Sufjan Stevens – The Ascension

The Age of Adz et Carrie & Lowell auront carrément fait notre décennie précédente. C’est sans compter sur le génie incommensurable de Sufjan Stevens qui n’est plus à présenter. Durant ces cinq années, le musicien était sur tous les fronts entre prestations remarquées aux Oscars, tournées mondiales et collaborations prestigieuses (B.O. pour Call Me By Your Name, Planetarium, Aporia avec son beau-père Lowell Brams…). La rentrée 2020 est donc marqué par son grand retour avec l’arrivée de son huitième album nommé The Ascension.

Après avoir établi son deuil sur le désormais mythique et bouleversant Carrie & Lowell, l’heure est venue pour Sufjan Stevens de revenir aux bases plus extravagantes et audacieuses. The Ascension débute par un « Make Me An Offer I Cannot Refuse » qui est une épopée électronique maximaliste traduisant cette sensation que l’on vacille entre rêve éveillée et réalité non désirée tout comme sur les éthérés « Run Away With Me » et « Lamentations ». L’interprétation toujours aussi angélique du natif de Detroit dégage un sentiment d’allégresse sur ces compositions pop expérimentales riches en bidouillages en tous genres que sont « Video Game » qui déplore une société aveuglée par les réseaux sociaux ou bien encore « Ativan » traduisant un monde en perdition où l’intranquilité gagne du terrain.

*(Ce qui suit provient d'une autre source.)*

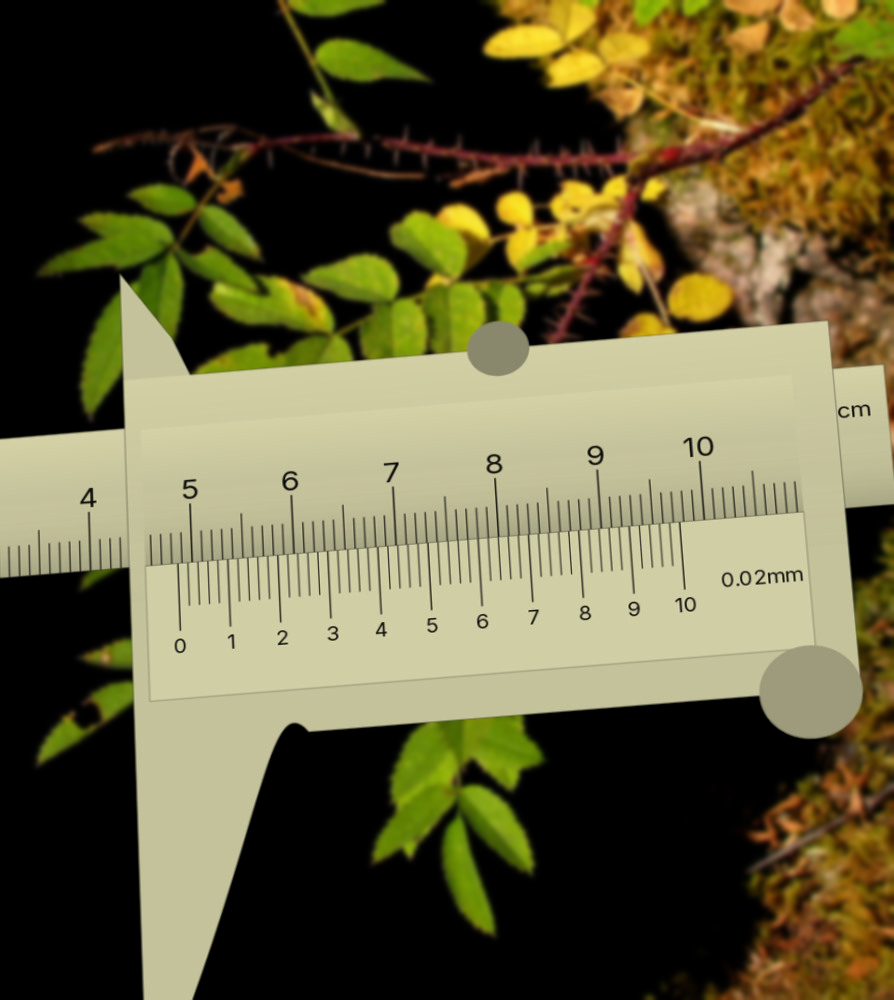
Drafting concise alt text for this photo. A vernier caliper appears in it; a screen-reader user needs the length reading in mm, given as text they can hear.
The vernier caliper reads 48.6 mm
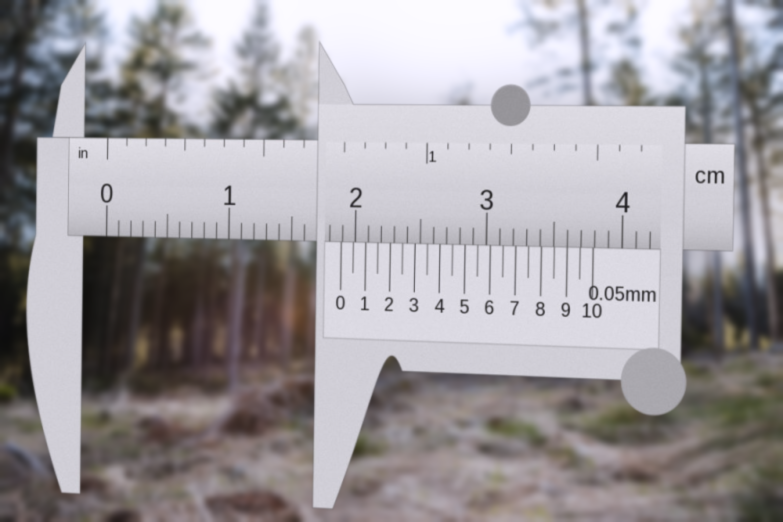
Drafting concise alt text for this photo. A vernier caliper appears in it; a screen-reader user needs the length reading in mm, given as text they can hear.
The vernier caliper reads 18.9 mm
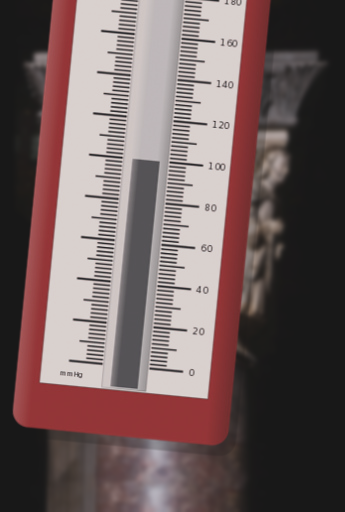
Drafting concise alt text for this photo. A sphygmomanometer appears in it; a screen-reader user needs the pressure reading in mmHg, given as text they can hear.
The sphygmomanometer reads 100 mmHg
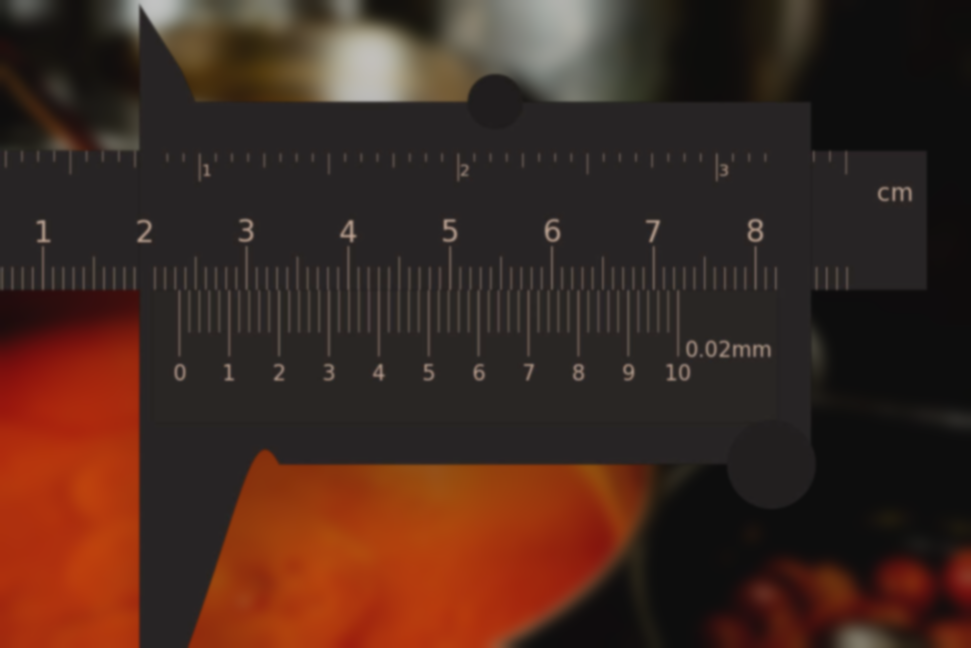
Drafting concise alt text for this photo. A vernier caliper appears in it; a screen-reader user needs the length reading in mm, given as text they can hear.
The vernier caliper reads 23.4 mm
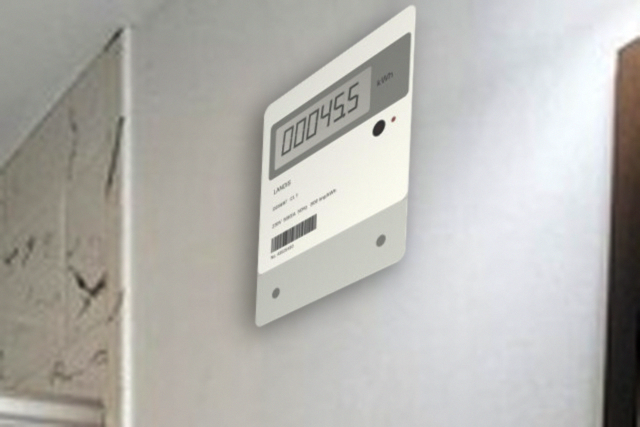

C’est avec des morceaux baroques et polyrythmiques ainsi que de collages synthétiques venues d’ailleurs qui n’ont rien à envier à ses œuvres du passé que Sufjan Stevens fait parler son art hors du commun. Si l’on peut faire l’impasse sur des titres moins audacieux comme « Tell Me You Love Me » et « Die Happy », l’aspect mégalo et fantasque gagne du terrain sur des productions XXL que sont « Death Star » et « Sugar » nous poussant à jeter un œil sur une civilisation malade et en rapport avec le contexte sociopolitique américain actuel. Le musicien atteindra son paroxysme sur la fin de The Ascension avec la véritable pièce de résistance nommée « America » s’étirant sur douze minutes où les reverbs de guitare de Carrie & Lowell rencontrent les expérimentations foutraques mais élégantes avec un mot d’ordre qui rentre facilement dans la tête: “Don’t do to me what you did to America”. Une conclusion instrumentale à la frontière de l’ambient en apothéose dont seul notre hôte a le secret.

Il ne fait aucun doute que The Ascension viendra rectifier les faux pas d’Aporia paru six mois plus tôt. Sufjan Stevens est de nouveau au sommet de sa forme avec son goût pour l’expérimentation et l’extravagance qui lui va comme un gant tandis que l’on contemple avec désarroi un monde qui continue de se déchirer et encore plus en cette sombre année mais qui nous invite à se surmonter nous-mêmes.